Behaviour management. I've also realised that even the low level, irritating-but-not-punishable-by-death type behaviour needs squashing before it breeds something more serious. Blindingly obvious really but in that Wednesday class my mindset was “I'll concentrate on the teaching right now unless they are behaving really badly.” In retrospect that was a mistake, so come Thursday's lesson, in addition to keeping an eye on class-wide noise levels, I also came down on individual behaviour and actions – off-topic chatter, failure to listen to instructions, simply not getting on with work, disrupting others. I spoke firmly to three boys and deployed the “teacher look” on a couple of other pupils... all of which had the desired effect and made the lesson much more pleasant for me, and probably for some of the better behaved pupils. It was also interesting not to react immediately and then bring it up later: I'd instructed the class to turn to page xxx and do question y. As I then walked to the back of the class, I heard one boy say “what are we meant to be doing?” to his neighbour. I filed that one away and then brought it back up five minutes later when he was chattering off-topic: “And another thing, you weren't listening to me...”. He hadn't realised I'd heard and his reaction was a picture. So behaviour management moves to front and centre in my thinking.
On to today's teaching:
1C – yet another truncated lesson due to another fire alarm and extended break. So I didn't get through very much but what I did do was done competently I think. PT's feedback (it's his class) was that he thought I seemed much more confident than the previous lesson (when I was thrown by being given an unexpected wrong answer).

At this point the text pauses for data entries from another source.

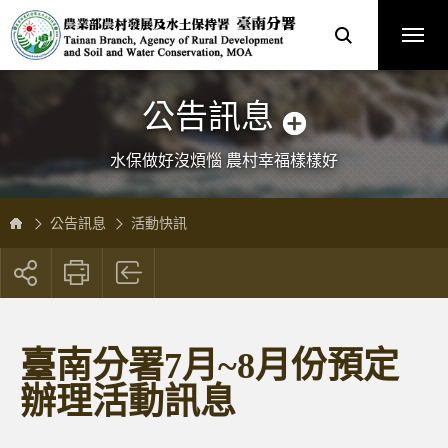
跳
農
到
業
主
部
要
農
內
村
容
發
區
展
塊
及
水
土
保
公告訊息
持
署
臺
南
分
水保做好沒煩惱 農村幸福樣樣好
署
全
球
資
訊
網
公告訊息
活動快訊
展
開
社
群
按
臺南分署7月~8月份預定
鈕
辦理活動訊息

2R – more on multiplication and division of fractions – lesson planned by class teacher, delivered by me. Test run for X's laptop – pupil is visually impaired and previous had to have everything produced for her is large font and she had to sit at front of class, which she hates (she frequently rejects help as it sets her apart from her classmates). Now everything on the teacher's PC screen or on the smartboard will be displayed directly in front of her, on the laptop. Even drawing or writing on the smartboard will show up. So she won't have to sit at the front of the class any more, as long as she has the laptop and focusses on it. They are gradually getting the fraction thing, though it's slow work.
Contact made last night by tutor who will be doing my crit... yikes!